I have yet to come across a lower car than mine on the street. I look at people's suspensions and exhausts a lot.


----------



## Mr. The Edge (Dec 19, 2001)

nate said:


> Yes, I do.


what do you do? :dunno:


----------



## Mr. The Edge (Dec 19, 2001)

The Roadstergal said:


> I have yet to come across a lower car than mine on the street. I look at people's suspensions and exhausts a lot.


The elise will be :neener:

(I think we're talking about height from ground to top of the car)


----------



## Mr. The Edge (Dec 19, 2001)

it'll be close

the elise is 43.9 inches tall


----------



## AB (Jan 11, 2002)

atyclb said:


> what do you do? :dunno:


You forget, Nate's got skillz.

http://www.bimmerfest.com/forums/showpost.php?p=691797&postcount=70


----------



## Alex Baumann (Dec 19, 2001)

nate said:


> I'd take the fatass Ferrari.


:thumbup:


----------



## BahnBaum (Feb 25, 2004)

atyclb said:


> it'll be close
> 
> the elise is 43.9 inches tall


You even got this bad boy beat by about 4".....


----------



## TeamM3 (Dec 24, 2002)

The Roadstergal said:


> I have yet to come across a lower car than mine on the street. I look at people's suspensions and exhausts a lot.

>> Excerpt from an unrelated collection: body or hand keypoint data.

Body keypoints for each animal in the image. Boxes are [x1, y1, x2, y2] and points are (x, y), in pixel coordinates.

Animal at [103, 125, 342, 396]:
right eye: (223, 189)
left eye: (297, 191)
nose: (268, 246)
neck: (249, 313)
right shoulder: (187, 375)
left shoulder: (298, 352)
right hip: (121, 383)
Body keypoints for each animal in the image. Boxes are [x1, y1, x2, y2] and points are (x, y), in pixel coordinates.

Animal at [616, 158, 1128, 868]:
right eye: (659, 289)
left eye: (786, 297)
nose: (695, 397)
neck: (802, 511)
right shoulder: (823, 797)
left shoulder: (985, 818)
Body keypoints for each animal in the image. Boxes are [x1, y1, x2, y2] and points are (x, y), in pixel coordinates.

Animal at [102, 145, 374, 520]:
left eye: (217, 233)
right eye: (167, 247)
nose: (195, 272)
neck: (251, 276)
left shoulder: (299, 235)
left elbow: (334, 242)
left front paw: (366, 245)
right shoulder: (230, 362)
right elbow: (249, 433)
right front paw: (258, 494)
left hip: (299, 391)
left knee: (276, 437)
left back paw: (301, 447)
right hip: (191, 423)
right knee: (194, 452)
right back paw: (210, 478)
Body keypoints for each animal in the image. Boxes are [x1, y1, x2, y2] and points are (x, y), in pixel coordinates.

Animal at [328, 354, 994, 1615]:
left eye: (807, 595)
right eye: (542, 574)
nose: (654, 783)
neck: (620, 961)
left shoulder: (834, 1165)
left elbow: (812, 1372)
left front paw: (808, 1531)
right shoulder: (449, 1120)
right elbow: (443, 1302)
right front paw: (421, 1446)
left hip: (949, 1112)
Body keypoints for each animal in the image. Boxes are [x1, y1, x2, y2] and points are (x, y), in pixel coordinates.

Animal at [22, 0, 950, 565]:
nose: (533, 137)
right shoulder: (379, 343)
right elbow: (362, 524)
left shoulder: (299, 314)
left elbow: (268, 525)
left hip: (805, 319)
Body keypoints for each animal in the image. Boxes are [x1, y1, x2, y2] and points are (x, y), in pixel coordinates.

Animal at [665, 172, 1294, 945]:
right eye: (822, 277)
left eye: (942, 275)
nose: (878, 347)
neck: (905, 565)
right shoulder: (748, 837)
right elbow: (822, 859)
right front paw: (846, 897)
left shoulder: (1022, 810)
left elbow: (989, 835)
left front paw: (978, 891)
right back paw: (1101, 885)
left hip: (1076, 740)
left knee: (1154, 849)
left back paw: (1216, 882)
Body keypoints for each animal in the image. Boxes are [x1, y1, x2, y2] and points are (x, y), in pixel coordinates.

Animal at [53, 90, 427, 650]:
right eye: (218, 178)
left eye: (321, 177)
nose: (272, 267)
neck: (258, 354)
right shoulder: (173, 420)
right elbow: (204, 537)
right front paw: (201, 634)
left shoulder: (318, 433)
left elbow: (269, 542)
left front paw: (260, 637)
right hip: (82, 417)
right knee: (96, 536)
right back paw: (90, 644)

are you talking about your car or yourself? :eeps:  :neener:


----------



## TeamM3 (Dec 24, 2002)

no, but aluminum compacts much more efficiently under the same circumstances   



rumratt said:


> Can the elise beat this?


----------



## Mr. The Edge (Dec 19, 2001)

TeamZ4 said:


> no, but aluminum compacts much more efficiently under the same circumstances


the Elise's body isn't made of aluminum though


----------



## TeamM3 (Dec 24, 2002)

atyclb said:


> the Elise's body isn't made of aluminum though


nor does the body provide structure :dunno:


----------



## Mr. The Edge (Dec 19, 2001)

TeamZ4 said:


> nor does the body provide structure :dunno:


okay okay 

mmm...crumple zones


----------



## gojira-san (Mar 1, 2004)

atyclb said:


> it'll be close
> 
> the elise is 43.9 inches tall


That is low! I think my old Europa (the lowest car I ever owned) was about 42 inches.


----------